Le cardinal Cottier a aussi évoqué un procès qui pourrait être long, car Jean-Paul II "a beaucoup écrit". "C’est un pontificat très long qui a changé beaucoup de choses dans la vie de l’Eglise", a-t-il souligné. Il a alors pris l’exemple du procès de béatification de Paul VI (1963-1978), ouvert en 1994. Compte tenu de ses nombreux écrits, "c’est un procès qui avance tranquillement", a-t-il conclu.

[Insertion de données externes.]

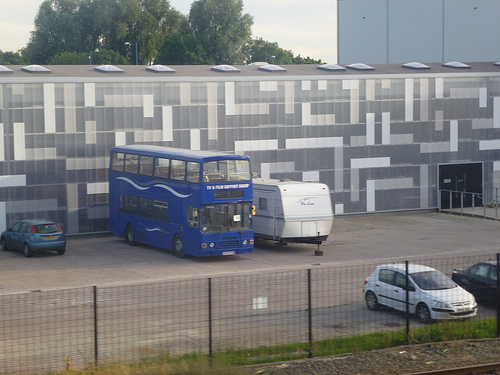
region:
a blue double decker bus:
[89, 120, 268, 288]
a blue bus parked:
[42, 75, 282, 285]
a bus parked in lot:
[64, 97, 322, 285]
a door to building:
[426, 142, 499, 214]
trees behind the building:
[32, 0, 328, 89]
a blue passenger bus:
[105, 122, 306, 288]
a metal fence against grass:
[99, 250, 477, 360]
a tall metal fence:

En Pologne, l’annonce de l’ouverture immédiate de la procédure de béatification de Jean-Paul II, le 13 mai, a été accueillie par des réactions de liesse. Au moment où la radio nationale a diffusé la nouvelle, le 13 mai à midi, de nombreux automobilistes ont spontanément klaxonné à Varsovie. La chaîne TVP 3 a diffusé durant des heures sans interruptions une bande écrite relatant la nouvelle. Dans tout le pays, la future béatification de Karol Wojtyla a été le principal thème de discussion dans les rues et les commerces.
Le lendemain de l’annonce, dans La Repubblica du 14 mai, le cardinal Saraiva Martins a déclaré : "Le pape Wojtyla a été un Evangile vivant, un exemple de sainteté. Il a pris au sérieux l’Evangile, dans sa radicalité et dans ses conséquences. (…) Sans réduction, comme il le disait lui-même". Jean-Paul II a fait de la souffrance un instrument d’évangélisation, a souligné le cardinal. "Dans un monde bombardé de paroles, il a fait comprendre que la souffrance n’est pas une absurdité et n’est pas non plus inutile, mais est précieuse pour la vie". Pour le prélat, la foi du pape n’était pas "abstraite, mais concrète, existentielle… (elle) s’identifiait à la vie quotidienne et à son ministère".
Le préfet de la Congrégation pour les causes des saints a aussi évoqué l’initiative spontanée de nombreux cardinaux en faveur d’une pétition, pendant la vacance du siège apostolique, pour demander au futur pontife d’ouvrir le procès de béatification de Jean-Paul II. "Les signatures furent nombreuses", a-t-il reconnu. "La pétition exprimait le sentiment des cardinaux qui se préparaient au conclave et le sentiment des fidèles réunis place Saint-Pierre".
Interrogé sur les miracles attribués au pape défunt, il a souhaité ne pas en parler, parce qu’il faut d’abord soumettre chaque cas aux médecins et entendre leurs avis. "Mais il est vrai que sont arrivés au Vatican des reconnaissances de grâces reçues", a-t-il déclaré, ajoutant que dans le procès de béatification, seuls les miracles accomplis après la mort sont valides. Il a aussi évoqué les "très nombreux" courriels et lettres parvenus au Saint-Siège pour solliciter la canonisation immédiate de Jean-Paul II.
Expliquant la procédure, il a indiqué que techniquement, le vicariat de Rome doit procéder dès maintenant à l’ouverture du procès et à la nomination d’un postulateur. Puis, commencera le recueil des documents, et dans un second temps, l’audition des témoignages sur les vertus héroïques de Jean-Paul II. Le cardinal n’est pas en mesure de dire si le procès sera long ou non.